Intermediate Representation (IR)
The Timber IR is the central data structure connecting front-ends to back-ends. It provides a framework-agnostic representation of tree-based models.
Structure
A TimberIR is a pipeline of stages, where each stage represents a transformation:
@dataclass
class TimberIR:
stages: list[Stage]
metadata: dict
Stage Types
TreeEnsembleStage
The core stage — an ensemble of decision trees.
@dataclass
class TreeEnsembleStage:
trees: list[Tree]
n_features: int
n_outputs: int
objective: str # "binary:logistic", "regression", "multiclass"

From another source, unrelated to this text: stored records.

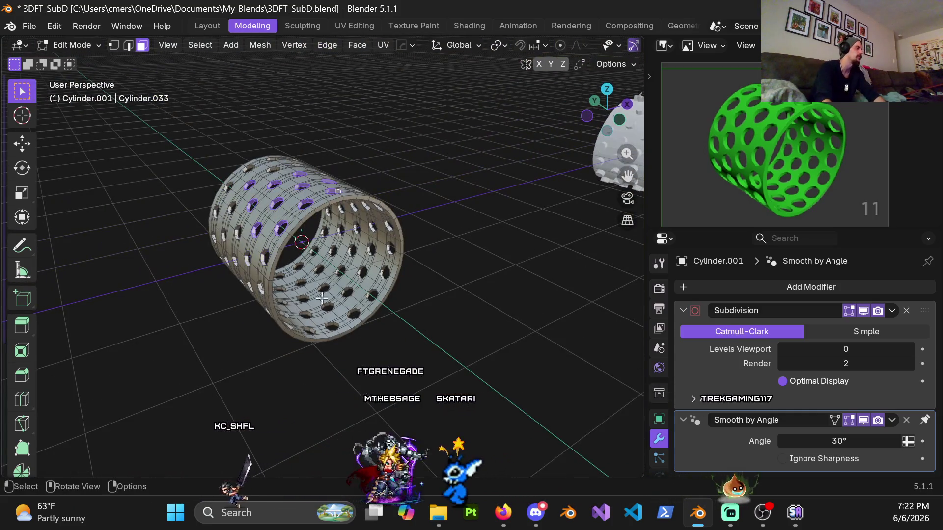
scroll(312, 413, "up", 5)
mouse_move(274, 225)
middle_mouse_down("shift")
mouse_move(322, 266)
mouse_move(341, 320)
mouse_move(369, 302)
mouse_move(344, 285)
mouse_move(130, 239)
mouse_move(248, 248)
mouse_move(375, 294)
middle_mouse_up("shift")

base_score: float # Bias term (in logit space for classification)
feature_names: list[str]
ScalerStage
A feature scaler (from sklearn Pipeline).
@dataclass
class ScalerStage:
means: list[float] # Per-feature means
scales: list[float] # Per-feature standard deviations
The Pipeline Fusion optimizer pass absorbs this into tree thresholds.
VotingEnsembleStage
Weighted average of multiple sub-models.
@dataclass
class VotingEnsembleStage:
sub_models: list[TimberIR]
weights: list[float]
voting: str # "soft" or "hard"
StackingEnsembleStage
Stacking with a meta-learner.
@dataclass
class StackingEnsembleStage:
base_models: list[TimberIR]
meta_model: TimberIR
passthrough: bool # Also pass original features to meta-learner
Tree Representation
Each tree is a list of nodes:
@dataclass
class TreeNode:
feature_index: int # -1 for leaf nodes
threshold: float # Split threshold
left_child: int # Index of left child
right_child: int # Index of right child
leaf_value: float # Only valid for leaf nodes
default_left: bool # Missing value direction
Trees are stored in depth-first pre-order as flat arrays, enabling iterative traversal without recursion.
Design Decisions
Why a Pipeline of Stages?
Many real-world deployments use sklearn Pipeline(StandardScaler, GradientBoosting). By representing the scaler as an explicit stage, the optimizer can fuse it into the tree thresholds, eliminating preprocessing overhead.
Why Flat Arrays?
The flat array representation maps directly to C's static const arrays, enabling zero-copy code generation. No pointer chasing, no dynamic allocation, cache-friendly layout.
Why Double-Precision Accumulation?
Tree outputs are summed in double precision before final float cast. This prevents catastrophic cancellation when many small leaf values are summed, especially in models with hundreds of trees. The generated C code uses double sum = 0.0; for accumulation.